|The Mig 31 Foxhound is credited with datalink capability; One fighter can not only pass sensor/communication information to the others in the flight, but direct other’s missile attack as well. Its radar also can engage up to 4 targets simultaneously.
Given the paucity of resources for electronic equipment within the Soviet Union at the time, does it strike anyone else as unusual that the Mig 31 would have the 4-target engagement feature? After all, with only 4 long range missiles on board, either the 4 target capability was wasted as the fighter assigned 2 missiles per target for a higher probability of a kill, or each target only received one missile, and hence had a higher chance of escaping. If the target were cruise missiles, then it’s hard to picture a common situation where the fighter couldn’t engage them in sequence. In either case, quite a bit of rare computer processing capability was tied up in a specialist interceptor, when models such as the Mig29 and SU27 could have greatly benefited from extra money sunk into their attack avionics.
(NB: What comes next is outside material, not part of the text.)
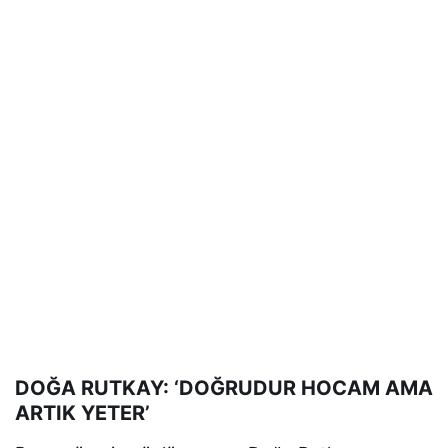
DOĞA RUTKAY: ‘DOĞRUDUR HOCAM AMA
ARTIK YETER’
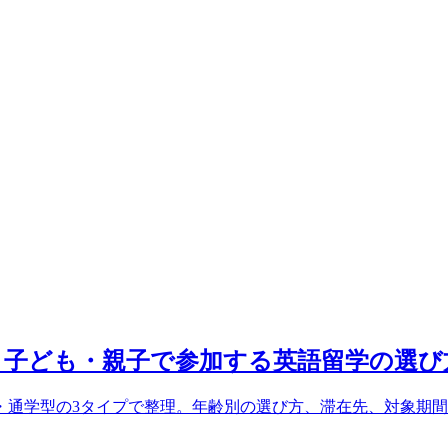
め｜子ども・親子で参加する英語留学の選び
学・通学型の3タイプで整理。年齢別の選び方、滞在先、対象期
What I’m wondering is if the Mig 31’s datalink capability was compatible with the SA10 Grumble system. If so, then could not the SAM battery use the Mig’s powerful radar, ability to look down/shoot down, and simultaneous engagement capability to devastate intruders, even those out of direct LOS of the SAM battery? Also, would not the SAM remain invulnerable to HARM fire while doing so? Would the SAM 10 have to lock on to the Foxhound in order to be able to attack using the Foxhound data?